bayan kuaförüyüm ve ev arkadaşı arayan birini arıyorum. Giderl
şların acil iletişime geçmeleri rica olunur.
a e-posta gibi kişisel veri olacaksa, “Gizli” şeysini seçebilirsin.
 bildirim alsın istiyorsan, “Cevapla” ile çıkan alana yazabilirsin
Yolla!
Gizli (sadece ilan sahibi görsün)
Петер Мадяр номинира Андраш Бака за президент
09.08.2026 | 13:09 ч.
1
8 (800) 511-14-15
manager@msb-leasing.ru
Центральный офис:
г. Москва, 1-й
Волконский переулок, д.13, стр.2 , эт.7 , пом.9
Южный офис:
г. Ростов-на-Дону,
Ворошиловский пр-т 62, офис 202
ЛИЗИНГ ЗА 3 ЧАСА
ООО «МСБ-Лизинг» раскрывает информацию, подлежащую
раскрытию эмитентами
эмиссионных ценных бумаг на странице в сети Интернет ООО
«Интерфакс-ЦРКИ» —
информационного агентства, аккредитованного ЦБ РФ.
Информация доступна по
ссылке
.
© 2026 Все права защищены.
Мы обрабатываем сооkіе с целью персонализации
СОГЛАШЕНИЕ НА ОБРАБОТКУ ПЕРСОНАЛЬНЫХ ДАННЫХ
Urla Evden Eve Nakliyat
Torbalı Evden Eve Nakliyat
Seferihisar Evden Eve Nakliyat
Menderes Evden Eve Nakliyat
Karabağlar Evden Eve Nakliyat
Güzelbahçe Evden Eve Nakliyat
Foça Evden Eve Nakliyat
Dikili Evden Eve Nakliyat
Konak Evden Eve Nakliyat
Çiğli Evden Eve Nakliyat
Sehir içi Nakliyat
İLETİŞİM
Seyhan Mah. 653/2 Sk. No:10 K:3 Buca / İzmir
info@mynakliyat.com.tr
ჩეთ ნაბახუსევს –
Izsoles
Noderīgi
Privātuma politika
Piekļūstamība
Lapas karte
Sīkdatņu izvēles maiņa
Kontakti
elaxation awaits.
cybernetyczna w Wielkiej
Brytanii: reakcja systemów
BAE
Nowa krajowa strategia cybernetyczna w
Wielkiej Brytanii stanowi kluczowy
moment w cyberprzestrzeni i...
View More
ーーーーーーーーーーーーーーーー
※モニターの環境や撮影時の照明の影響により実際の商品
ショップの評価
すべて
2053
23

========

• **Brief**: Write out, word for word, the lines from the first one up to and including the line that contains "Gizli (sadece ilan sahibi görsün)".

• **Worked solution**:
bayan kuaförüyüm ve ev arkadaşı arayan birini arıyorum. Giderl
şların acil iletişime geçmeleri rica olunur.
a e-posta gibi kişisel veri olacaksa, “Gizli” şeysini seçebilirsin.
 bildirim alsın istiyorsan, “Cevapla” ile çıkan alana yazabilirsin
Yolla!
Gizli (sadece ilan sahibi görsün)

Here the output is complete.